Friday, December 11, 2015

Would I Want to be in My Meeting?

As a teacher, I always held myself to the standard of answering the question, “Would I want my child, in my classroom?” As an administrator, I am now asking myself, “Would I want to be in my department meeting?”

Since I have started judging myself based on my own likes and desires, I have included technology and strategies that I would have liked to use in my classroom. I have started flipping portions of my department meetings. I flip the portion that would be considered “lecture style.” The flip portion is information about teaching or questioning strategies, increasing student engagement, information about John Hattie’s and Marzano’s research, etc. Each time I flip, I try to use a different resource for example Zaption or Screencast-o-matic or even youtube. I am attempting to show my staff members a resource they can utilize, how they can customize it for their classroom, and opportunities to evaluate the resource’s strengths and weaknesses (is it anonymous, can I keep data, is it easily accessible, etc).
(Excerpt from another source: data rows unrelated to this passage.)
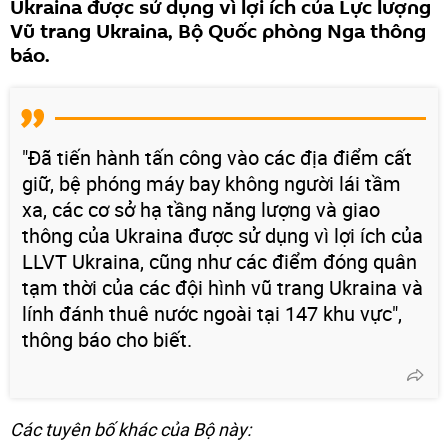
Ukraina được sử dụng vì lợi ích của Lực lượng
Vũ trang Ukraina, Bộ Quốc phòng Nga thông
báo.
"Đã tiến hành tấn công vào các địa điểm cất
giữ, bệ phóng máy bay không người lái tầm
xa, các cơ sở hạ tầng năng lượng và giao
thông của Ukraina được sử dụng vì lợi ích của
LLVT Ukraina, cũng như các điểm đóng quân
tạm thời của các đội hình vũ trang Ukraina và
lính đánh thuê nước ngoài tại 147 khu vực",
thông báo cho biết.
Các tuyên bố khác của Bộ này:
Going back to my question, “Would I want to be in my staff meeting?”

I decided to evaluate myself on our district Danielson rubric as a teacher would be evaluated by myself. Overall, I had some strengths and some weaknesses. All my teachers had an opportunity to be involved in discussion, ask open-ended/higher-order questions, and I had imaginative and extensive use of technology. Disappointingly, I did not ask my teachers to reflect or to bring closure to the meeting and I did not “assess” the learning objective. When I started this journey of flipping, my first department meeting started and the teachers walked in and would not talk, except to whisper to each other. I took this as a sign that either they did not understand my expectations or this was something foreign and new to them. By the second meeting, the conversations starting flowing. By the third meeting, I had teachers choose my department meeting over other departments. As one staff member was leaving, after coming to my department meeting for the first time, he commented, “Wow this is very different from the other department I attend.” Reflecting on my department meetings since the beginning of the year I have seen a huge increase in participation, engagement, and involvement. I do think as a teacher, I would rather come to my department meetings then others I have been to in the past. Could I make them better? Of course, and I hope I will as I continue to reflect on my effectiveness.